作为最常使用的基体材料,聚二甲基硅氧烷(PDMS)的弹性模量较低,变形过程中对金属薄膜的约束作用较弱,且膜基界面结合强度也较低,导致PDMS基体上金属薄膜的延展性较差,甚至在沉积态金属薄膜即发生断裂,这一直以来都是制约柔性电子器件发展的关键问题。近年来研究人员针对PDMS基体上金属薄膜的变形和断裂行为开展了较为系统的研究,试图从薄膜优化制备、增强膜基界面结合、薄膜/基体结构设计等方面提高其延展性。
在金属薄膜优化制备方面,通过调控制备工艺以改善薄膜应力状态,压缩应力有助于提高体系的延展性;在膜基界面改性方面,通过紫外-臭氧处理、氧等离子体处理、添加界面结合层以改善金属薄膜与PDMS基体之间的界面结合性能,提高体系延展性。然而,仅通过改变制备工艺和界面特性来提高体系延展性的调控空间非常有限。鉴于此,研究人员通过薄膜/基体结构设计、引入褶皱/屈曲结构的方法,大幅提高了体系的延展性,为柔性电子器件的工程化应用提供了可能。此外,断裂是薄膜最常见的失效形式之一,显著影响金属薄膜/柔性基体的延展性,研究人员通常通过上述手段避免薄膜发生断裂,而如果可以合理控制金属薄膜的断裂行为并加以利用,则可实现其正面贡献。
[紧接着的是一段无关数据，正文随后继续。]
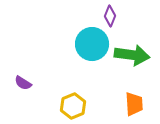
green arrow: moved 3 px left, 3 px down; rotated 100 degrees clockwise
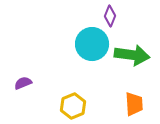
purple semicircle: rotated 126 degrees clockwise
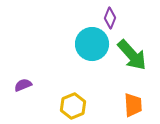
purple diamond: moved 2 px down
green arrow: rotated 40 degrees clockwise
purple semicircle: moved 2 px down
orange trapezoid: moved 1 px left, 1 px down
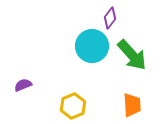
purple diamond: rotated 15 degrees clockwise
cyan circle: moved 2 px down
orange trapezoid: moved 1 px left
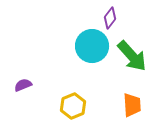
green arrow: moved 1 px down
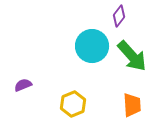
purple diamond: moved 9 px right, 2 px up
yellow hexagon: moved 2 px up
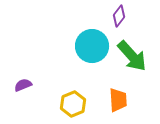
orange trapezoid: moved 14 px left, 5 px up
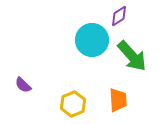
purple diamond: rotated 20 degrees clockwise
cyan circle: moved 6 px up
purple semicircle: rotated 114 degrees counterclockwise
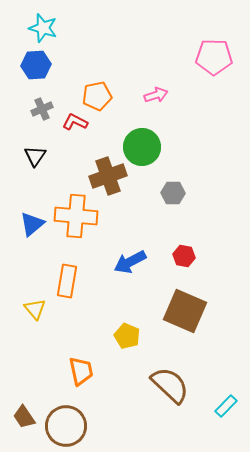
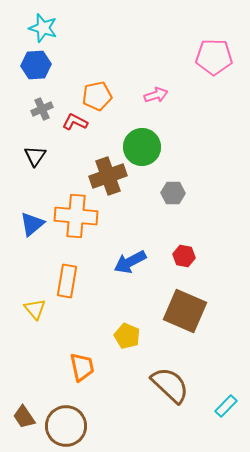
orange trapezoid: moved 1 px right, 4 px up
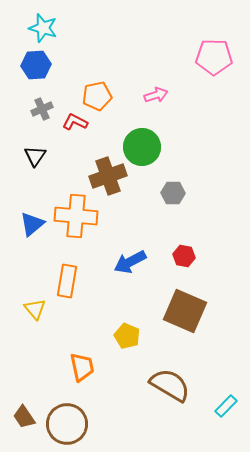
brown semicircle: rotated 12 degrees counterclockwise
brown circle: moved 1 px right, 2 px up
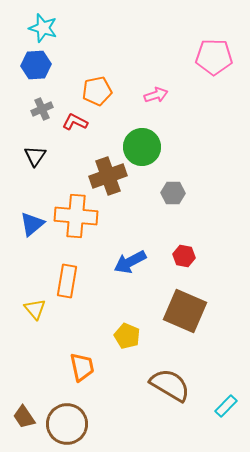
orange pentagon: moved 5 px up
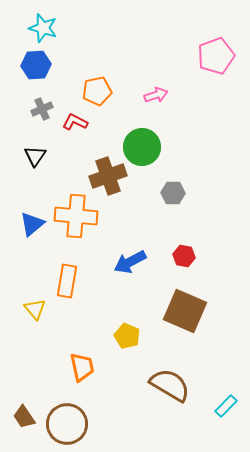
pink pentagon: moved 2 px right, 1 px up; rotated 21 degrees counterclockwise
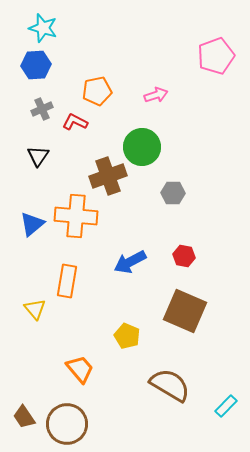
black triangle: moved 3 px right
orange trapezoid: moved 2 px left, 2 px down; rotated 28 degrees counterclockwise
近来,通过对PDMS基体上金属薄膜断裂行为的有效调控,证实了含裂纹结构的金属薄膜在柔性应变传感领域的应用潜力。
本文归纳了PDMS基体上金属薄膜变形与断裂行为的研究进展,分别对薄膜优化制备、PDMS基体表面改性、界面过渡层设计以及薄膜褶皱/屈曲结构设计等提高体系延展性的方法进行介绍,总结了目前仍面临的问题并展望了其发展前景,为高性能柔性电子器件的优化制备与结构设计提供理论参考和应用指导。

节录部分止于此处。